- Founder: Peter Consandine
- Founded: 1982; 44 years ago
- Dissolved: 2021 (voluntarily deregistered)
- Preceded by: Australian Republican Party (est. 1956)
- Ideology: Republicanism (Australian)

Website
- www.therepublicans.com.au

= Republican Party of Australia =

Political party in Australia advocating the establishment of a republic

The Republican Party of Australia was a minor Australian political party dedicated to ending the country's monarchy and establishing a republic. It was formed in 1982 and registered by the Australian Electoral Commission on a few occasions prior to being voluntarily deregistered in 2021. It was not linked with the Australian Republic Movement.

==History==

===Australian Republican Party (1949–1951)===
The Australian Republican Party was formed in the late 1940s and contested the 1949 and 1951 federal elections.

The party's only known candidate at both of those elections included William McCristal, one of the most prolific unsuccessful candidates for political office in Australian history.

===Australian Republican Party (1956–1970s)===
Another Australian Republican Party was formed in 1956 in response to the playing of "God Save the Queen" at the 1956 Melbourne Olympics.

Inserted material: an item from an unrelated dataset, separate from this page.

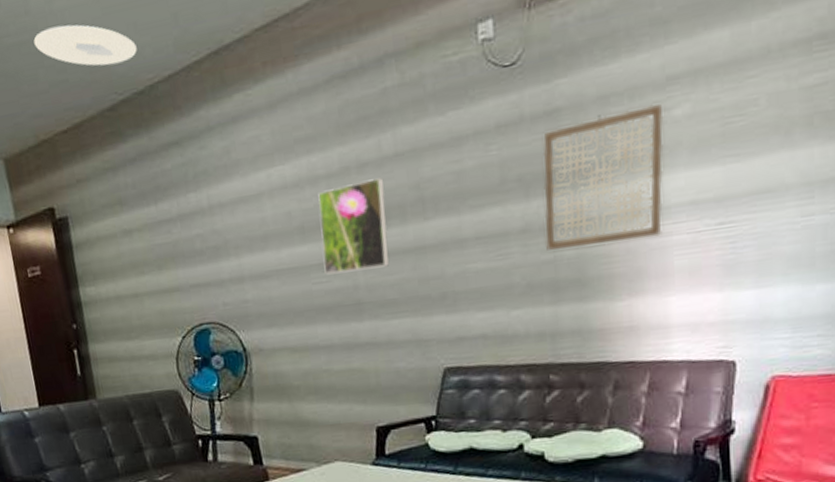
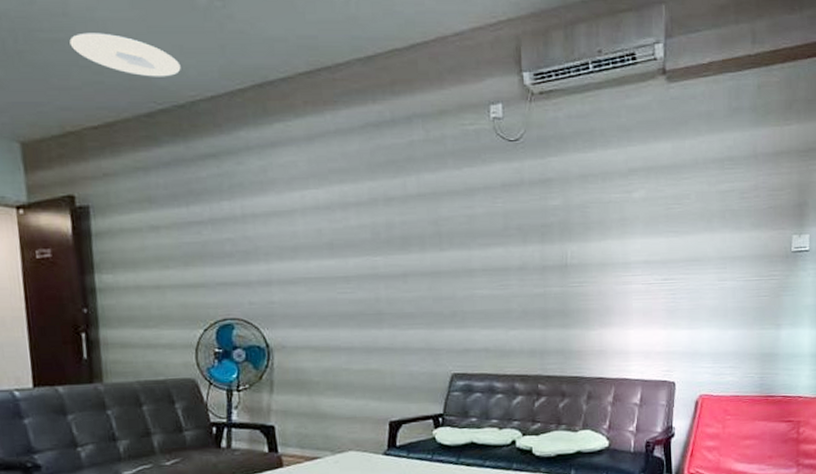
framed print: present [318,178,389,275] -> none [347,212,408,287]
wall art: present [543,104,664,250] -> none [537,187,626,286]

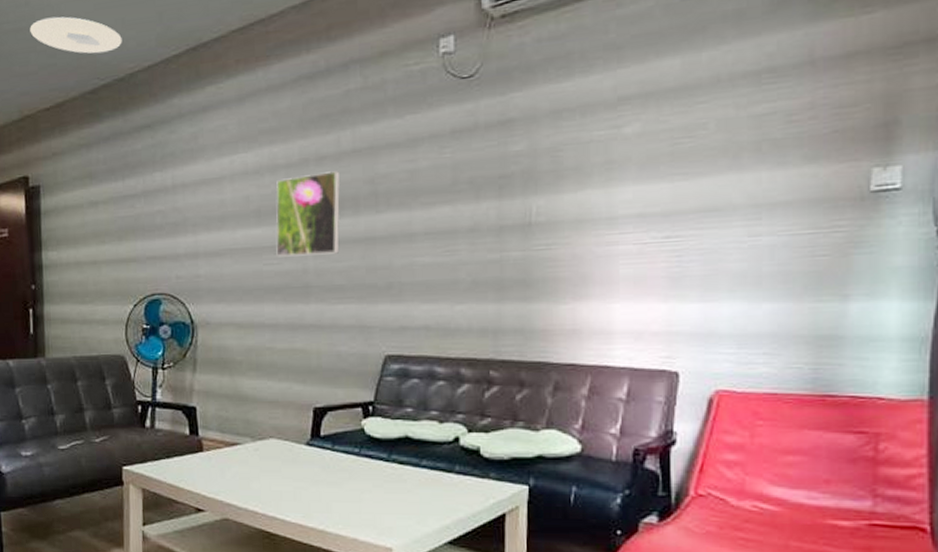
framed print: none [347,212,408,287] -> present [275,171,341,257]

It was based in Melbourne, but by 1970 had branches in New South Wales and Queensland. It suffered from "low membership, internal division and a potentially divisive range of policies beyond just republicanism. In 1964, the party proposed a massive expansion of the welfare state funded by the deregulation of gambling. It was also in favour of the Vietnam War, U.S. bases on Australian soil, conscription, and quotas for Asian immigration.

The 1973 New South Wales state election was the first time that the Republican Party contested an election outside Victoria. In 1974, the party elected Doreen Storry as its leader. It was reported that she was the first woman to lead an Australian political party. As well as supporting republicanism, the party was said to oppose "any form of socialism, foreign equity or monopolistic practices in Australia".

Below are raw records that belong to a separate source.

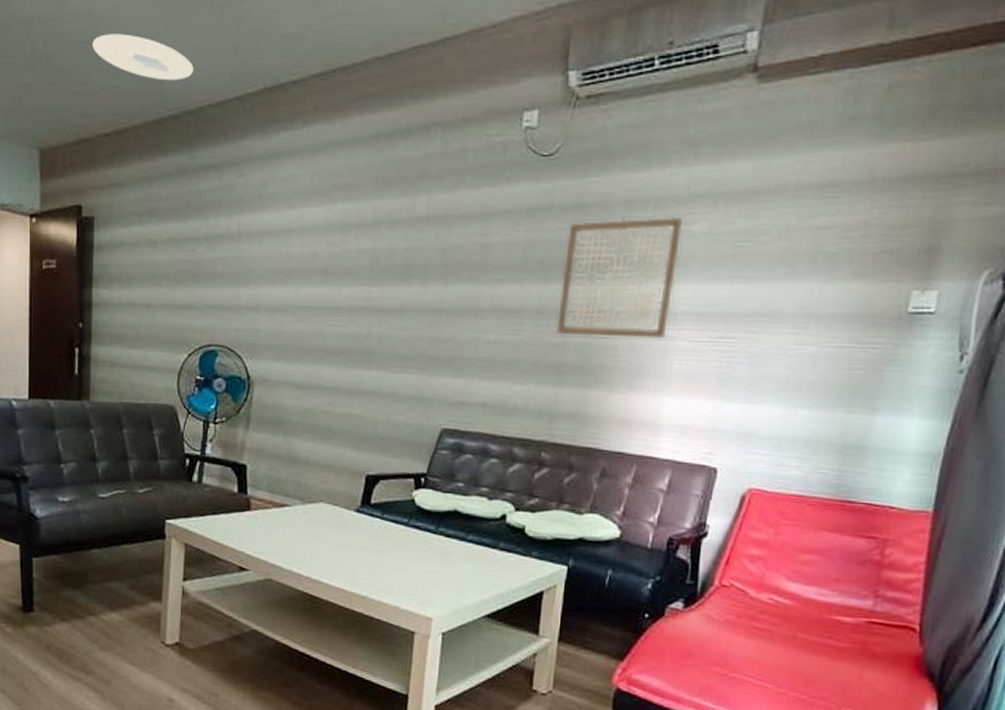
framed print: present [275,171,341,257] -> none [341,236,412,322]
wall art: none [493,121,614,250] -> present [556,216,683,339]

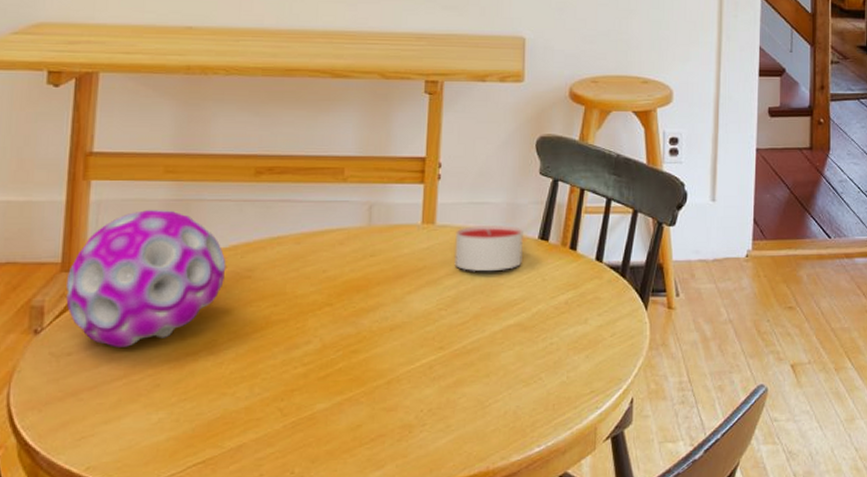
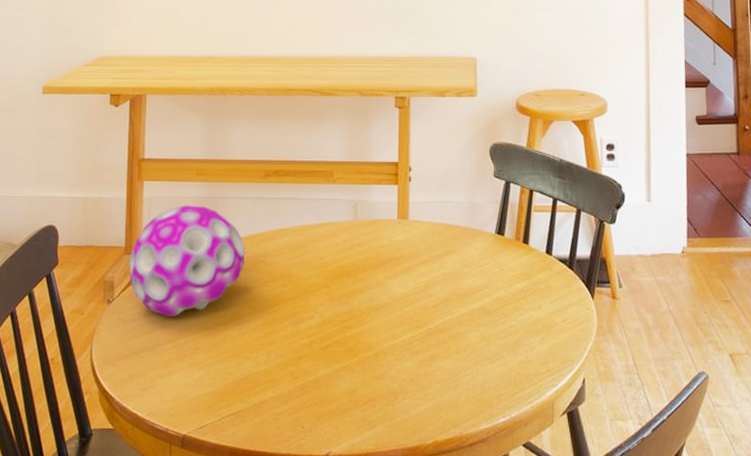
candle: present [454,225,523,272] -> none [425,221,482,262]

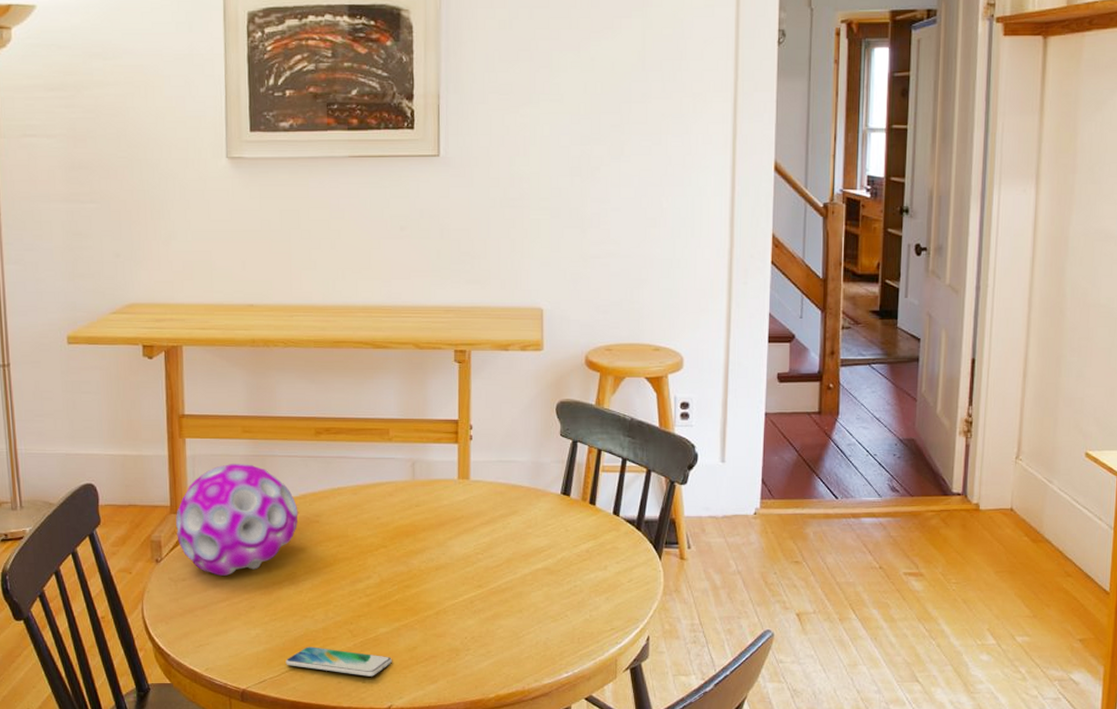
smartphone: none [227,390,331,421] -> present [285,647,392,677]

===Republican Party of Australia (1982–2021)===
The most recent version of the Republican Party of Australia was founded in Sydney in 1982 by Peter Consandine. By the 1990s, the party's platform called for the reform of the Australian court system and for the reintroduction of one-cent and two-cent coins. The Republican Party of Australia was first registered for federal elections by the Australian Electoral Commission (AEC) in 1992. It contested the 2004 federal election, but was not registered at the time of the 2007 election, although some of its members stood as independent candidates.

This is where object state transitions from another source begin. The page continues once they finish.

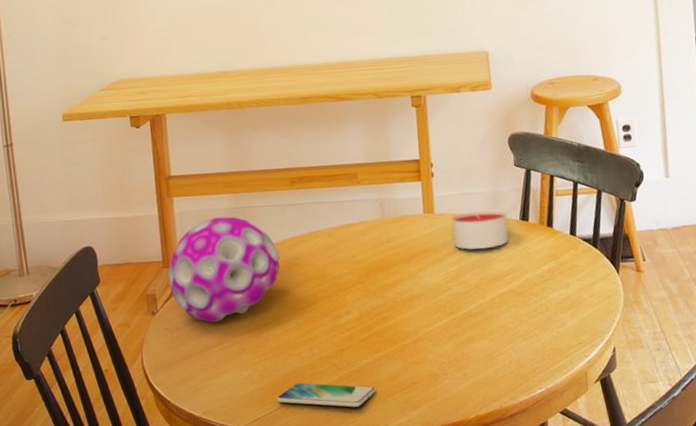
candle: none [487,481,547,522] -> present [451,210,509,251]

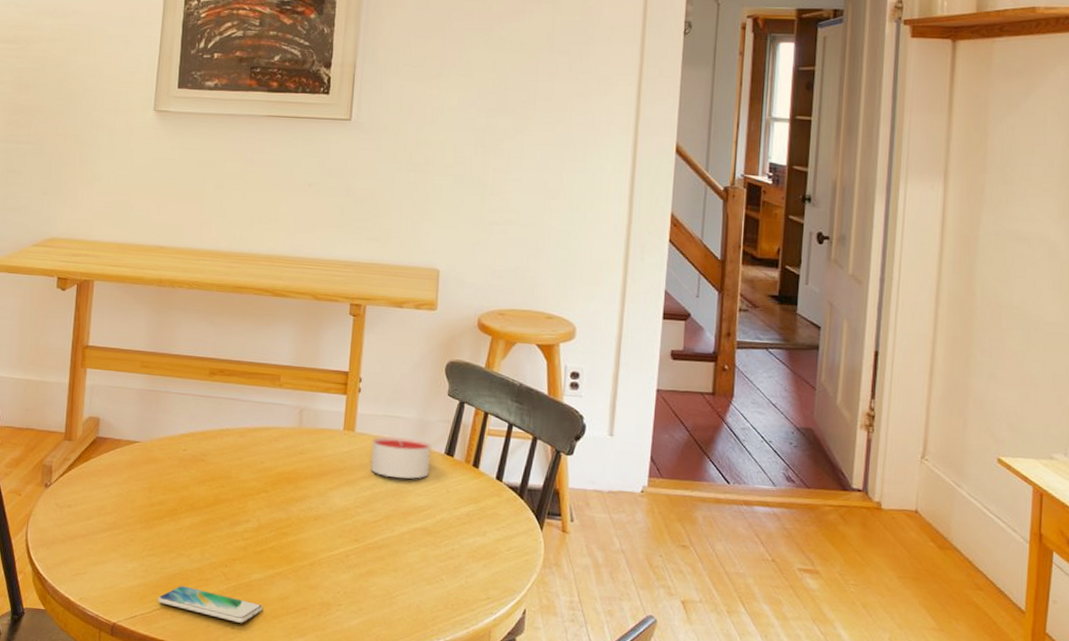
decorative ball: present [168,216,280,323] -> none [67,396,186,506]

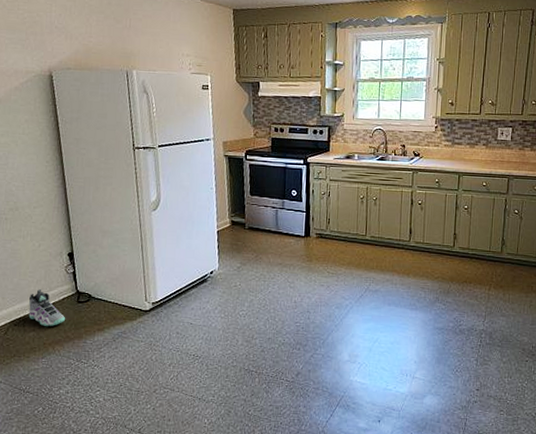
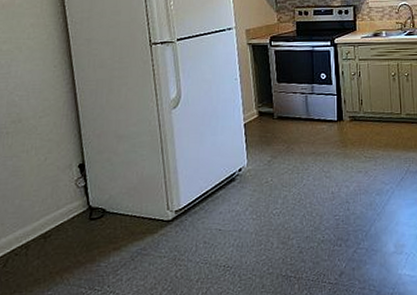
sneaker: present [28,289,65,327] -> none [32,209,75,253]

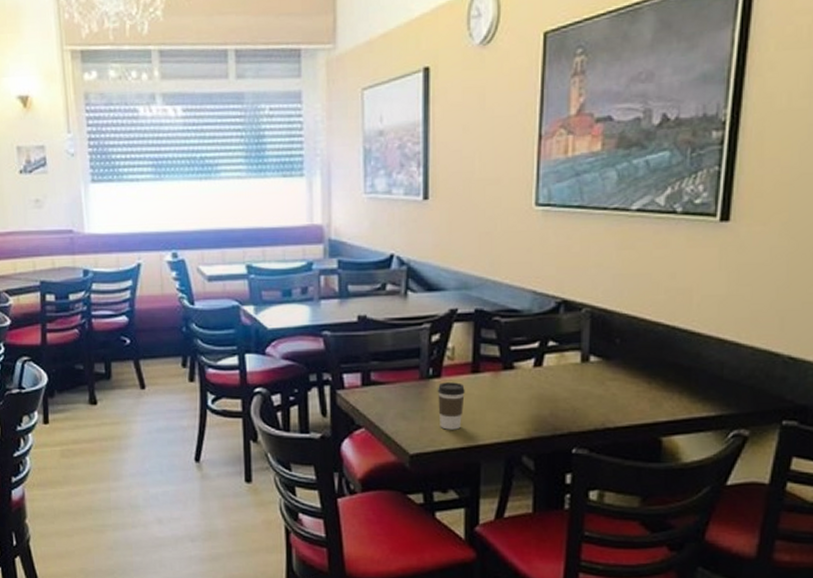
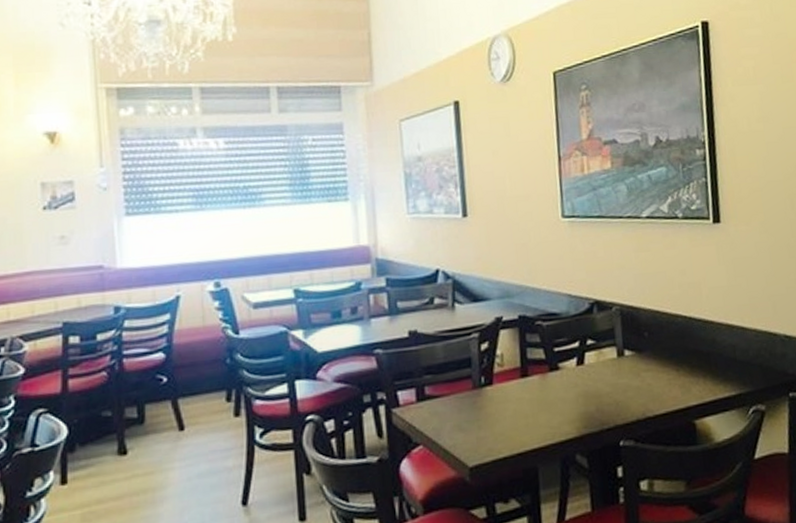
coffee cup: present [437,382,465,430] -> none [490,388,517,437]

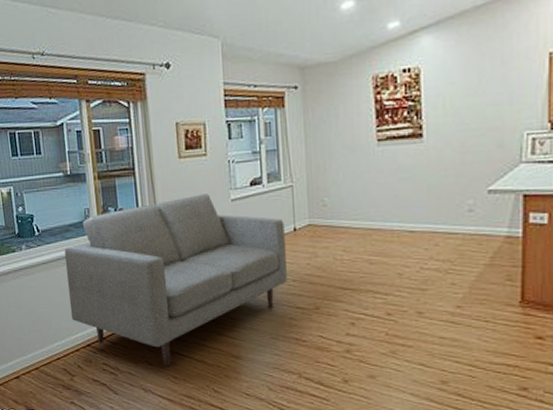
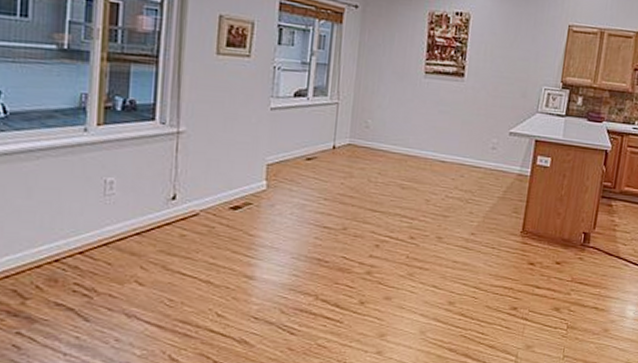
sofa: present [64,194,287,367] -> none [36,97,324,288]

The party was re-registered on 9 July 2013, but was deregistered on 15 February 2016 after failing to demonstrate the required number of members. The party's registered officer appealed that decision on 2 March 2016, but it was affirmed by the Electoral Commission on 24 August 2016. The party applied for federal registration again in 2017, and the party was approved on 31 July of that year. The party was voluntarily deregistered on the 20 July 2021.